Opõem-se estes dois blocos pelos seguintes traços linguísticos:
a) Tratamento do –s: em italiano e em romeno, -s > ø, como em noi e poi, ao passo
que, em português e em francês, temos, respectivamente, nós e pois; nous e puis, isto é, verifica-
se nestas línguas a preservação do –s.
b) Formação do plural dos nomes: o masculino plural do italiano e do romeno
procede da forma nominativa plural latina, terminada em –i, a exemplo do italiano campo,
plural campi. Já na România Ocidental, esta formação resulta do acusativo plural latino,
conforme ilustra o português campo, cujo plural é campos.

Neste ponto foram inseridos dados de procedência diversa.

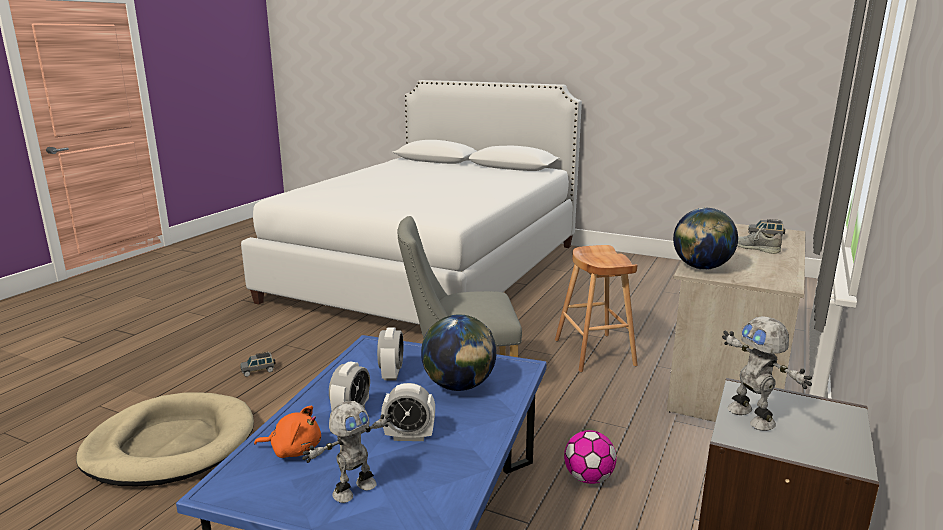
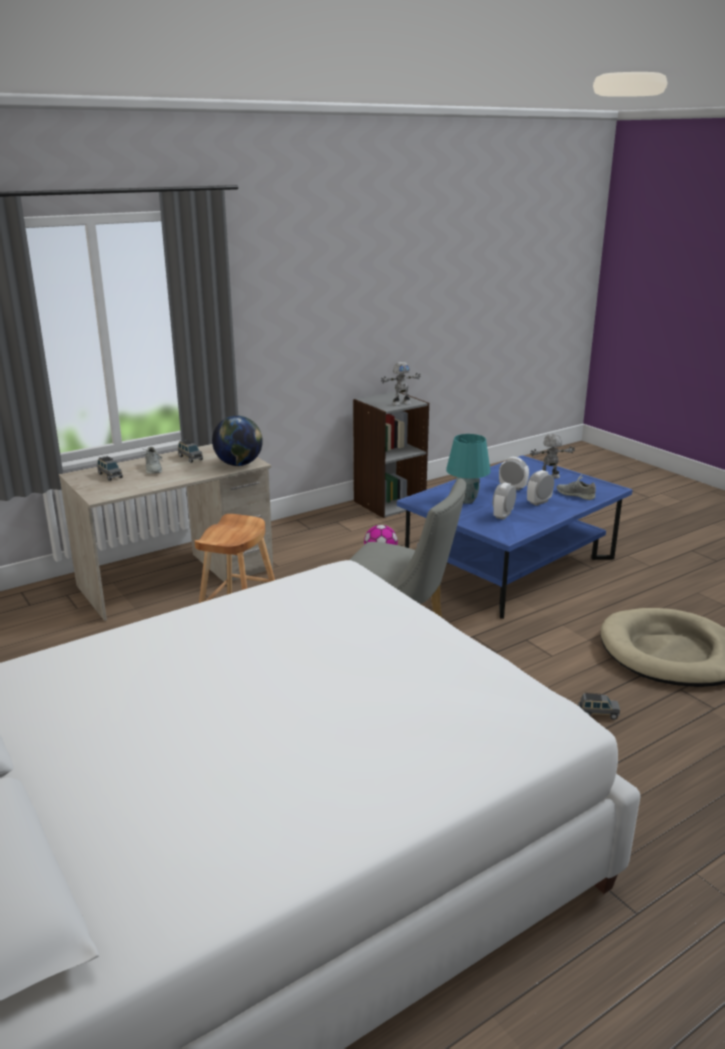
camera: 150 degrees left, 5 degrees up
(294, 450) = (575, 494): orange plush toy -> grey shoe
(459, 386) = (466, 500): globe -> turquoise table lamp
(752, 417) = (400, 403): toy robot -> toy robot turned 60 degrees clockwise
(763, 264) = (190, 458): none -> grey toy car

c) Tratamento das oclusivas surdas intervocálicas: o italiano e o romeno
preservam as oclusivas surdas, em posição intervocálica, a exemplo das formas italianas lupo,
amato , amico, enquanto estas se sonorizam nas suas respectivas homorgânicas (-p- > -b-, -t- >
-d-, -k- > -g-), na România Ocidental, conforme ilustram os cognatos portugueses lobo, amado,
amigo.
d) Tratamento do grupo –kt-: verificou-se assimilação nas línguas da România
Oriental, em romeno –kt- > -pt-, opt, noapte, fapt; em italiano –kt- > -tt-, otto, notte, fato e letto,
evoluídas das formas latinas octo, noctem, factum e lectum, respectivamente. Na România
Ocidental, deu-se a vocalização do primeiro segmento do grupo –kt- (> -it-), conforme atestam
as formas portuguesas oito, noite, feito, leito e as francesas huit, nuit, fait e lit.

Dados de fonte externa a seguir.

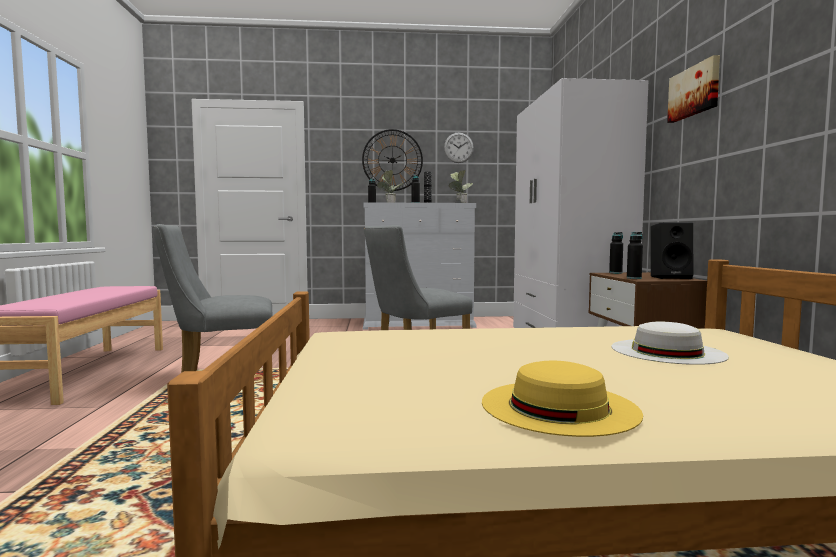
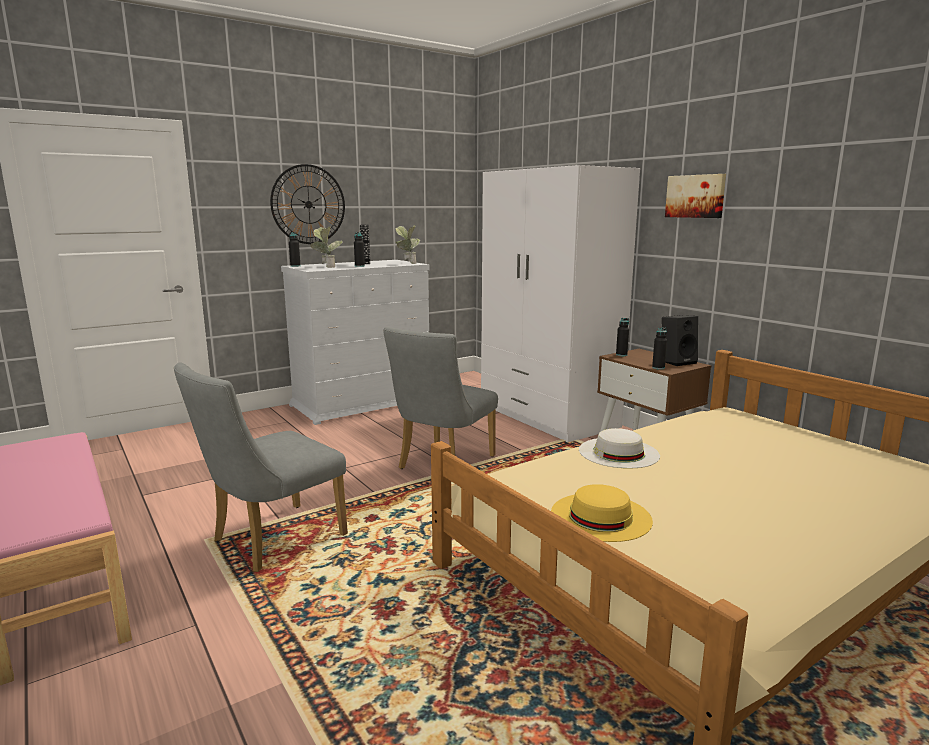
camera: 30 degrees left, 10 degrees up
(458, 147) = (384, 188): wall clock -> none
(558, 406) = (802, 536): yellow hat -> yellow hat (600, 516)
(667, 351) = (757, 453): white hat -> white hat (618, 452)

e) Evolução de C+ e, i latino: Na România Oriental, dá-se a sua evolução para um
fonema africado palatal [tš]: latim [k]era > italiano [tš]era e romeno [tš]eară. Na România 2
Ocidental, verifica-se evolução para um fonema sibilante alveolar ou dental, português [s]era
e francês [s]ire.

Portugal integra a România Ocidental e, à época em que se verificaram estas


transformações, pertencia a uma comunidade que compreendia toda a Ibero e a Galo-România.

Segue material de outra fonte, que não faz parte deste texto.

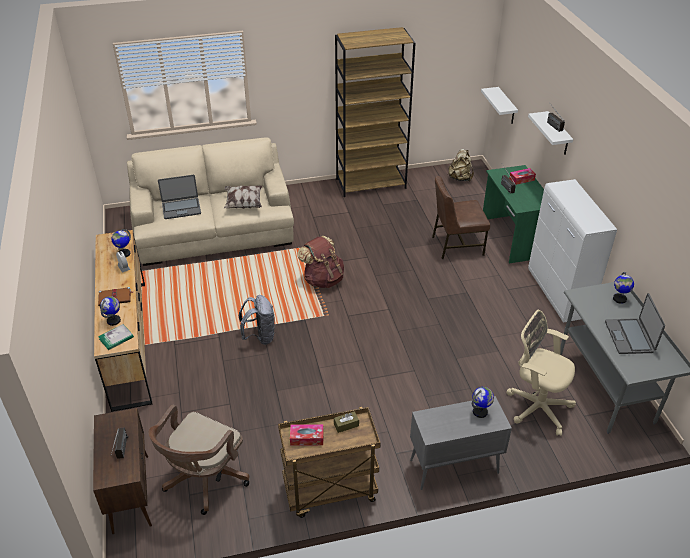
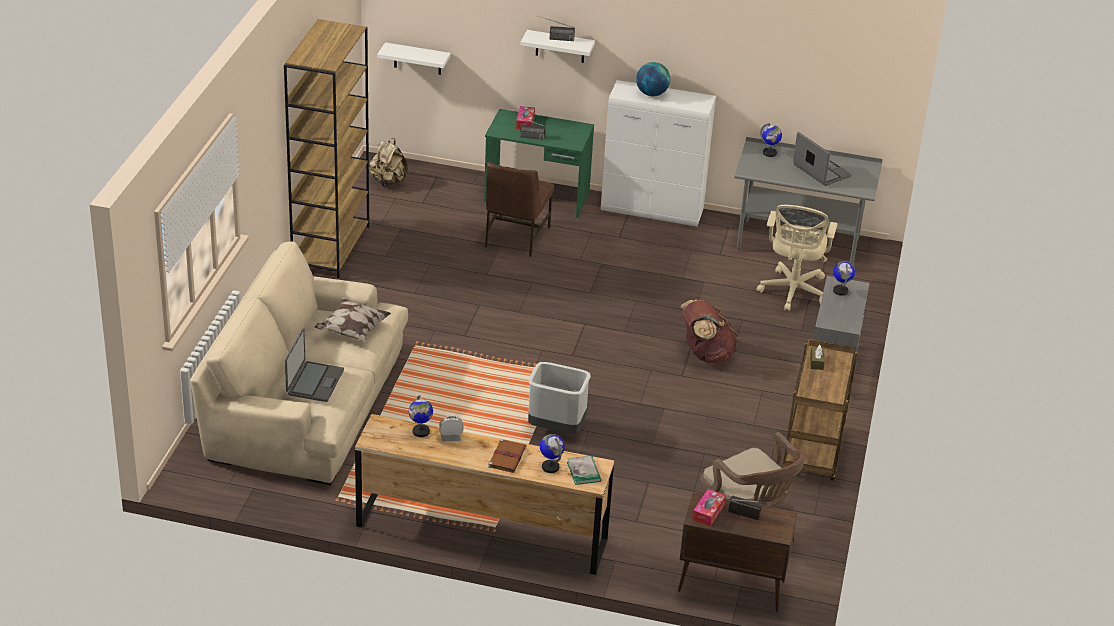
camera: 65 degrees left, 5 degrees down
(260, 336) = (555, 428): grey backpack -> grey trash can
(307, 438) = (818, 389): tissue box -> tissue box (708, 512)
(323, 279) = (492, 350): brown backpack -> brown backpack (705, 354)
(536, 406) = (792, 292): beige office chair -> beige office chair turned 45 degrees counterclockwise
(576, 199) = (651, 94): none -> globe
(629, 337) = (821, 171): laptop -> laptop turned 150 degrees counterclockwise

Bartoli justifica a oposição entre as Românias Ocidental e Oriental pela bipartição
administrativa de Roma, levada a cabo por Diocleciano. O Norte ficara sob administração de
Milão, que exerceu influências econômicas, políticas, eclesiásticas, administrativas e
linguísticas nas províncias ocidentais do Império. O Centro–Sul da Itália ficara sob a
administração de Roma.
Posteriormente, verificou-se o influxo de conquistadores da Gália. A união desta com
a Península Ibérica sob uma única prefeitura, bem como em divisões eclesiásticas posteriores,
explicam a comunidade do grupo ocidental.

REFERÊNCIAS
BASSETTO, B. F. Elementos de filologia românica. São Paulo: EDUSP, 2001. v. 1. p. 250-256.
ILARI, R. Linguística românica. 2. ed. rev. e ampl. São Paulo: Contexto, 2018. p. 169-170.